Note that in Cloudflare’s case, they were not breached because they properly secured their infrastructure. The entire point of hardware keys is that you need to be physically at the location, which dramatically increases the cost of gaining unauthorized access.

Cloudflare said that three of its employees fell for the phishing scam, but that the company’s use of hardware-based MFA keys prevented the would-be intruders from accessing its internal network.

[…]

It’s impressive that despite three of its employees falling for the scam, Cloudflare kept its systems from being breached. The company’s use of hardware-based security keys that comply with the FIDO2 standard for MFA was a critical reason. Had the company relied on one-time passwords from sent text messages or even generated by an authentication app, it likely would have been a different story.

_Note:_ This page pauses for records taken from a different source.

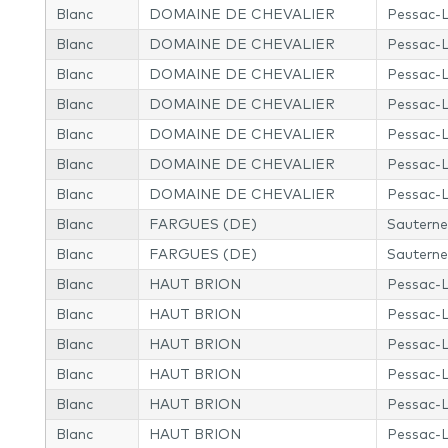
Blanc
DOMAINE DE CHEVALIER
Pessac-
Blanc
DOMAINE DE CHEVALIER
Pessac-
Blanc
DOMAINE DE CHEVALIER
Pessac-
Blanc
DOMAINE DE CHEVALIER
Pessac-
Blanc
DOMAINE DE CHEVALIER
Pessac-
Blanc
DOMAINE DE CHEVALIER
Pessac-
Blanc
DOMAINE DE CHEVALIER
Pessac-
Blanc
FARGUES (DE)
Sauterne
Blanc
FARGUES (DE)
Sauterne
Blanc
HAUT BRION
Pessac-
Blanc
HAUT BRION
Pessac-
Blanc
HAUT BRION
Pessac-
Blanc
HAUT BRION
Pessac-
Blanc
HAUT BRION
Pessac-
Blanc
HAUT BRION
Pessac-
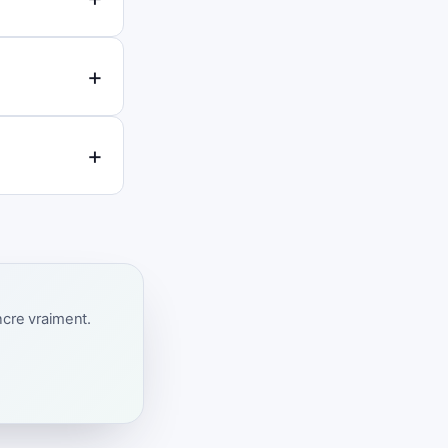
ncre vraiment.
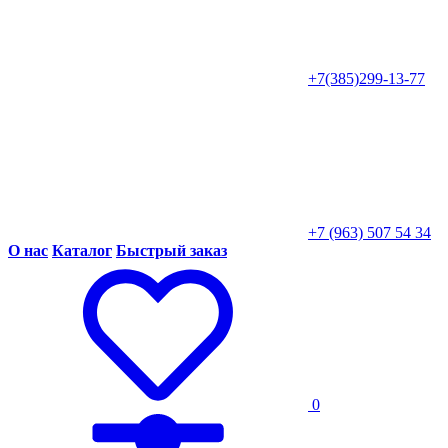
+7(385)299-13-77
+7 (963) 507 54 34
О нас
Каталог
Быстрый заказ
0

What bothers me more is that I have been to bank branches where the employees walk around with Yubikeys to access their workstations, yet they won’t do anything beyond SMS 2FA, if that for bank logins for customers.

What other features are missing from cloud vendors’ systems and processes that would offer better protection?

OPSEC will always be more important than mitigations, which is what 2FA is. If you don’t have good OPSEC, no security measure will adequately protect you from a motivated, knowledgeable, and well-financed threat. A mitigation prevented Cloudflare employees from opening the doors to their attackers, but they clearly still have a big problem. If you’re into podcasts, I recommend listening to episode 6 of Darknet Diaries , The Beirut Bank Job. Often, the problem is humans.

One issue I see with security measures is the first instinct is to take away power from users, which is why it’s no surprise that companies will always use security as a reason to introduce unpopular functionality, even if it doesn’t make sense. “Trusted Computing”, a term you’ve probably heard a lot of lately, was initially pushed by Microsoft so they could prevent you from doing things on your own computer if it didn’t serve their interests.

EDIT: In this case, a TPM with your custom keys will prevent the persistence of malware. That’s its primary security benefit. When I said companies use security to justify why a new restriction is being introduced, I didn’t intend for “trusted computing” to be an example of this. I can’t think of a good example off the top of my head, but there certainly are examples in the wild.

There’s this one scene in Mr. Robot (mild spoilers ahead)

Mr. Robot Spoilers

where Elliot sees an elderly woman working at a company. He views her as a weak link to easily gain access to the company, but when pushed, she doesn’t give him access and foists him on someone else. The implication is that she calls security on him while keeping him busy.

Not a perfect response to social engineering, but better than just folding over without confirming his credentials.

Security awareness is far more important than better software. But there should be good processes for employees to follow to overcome social engineering.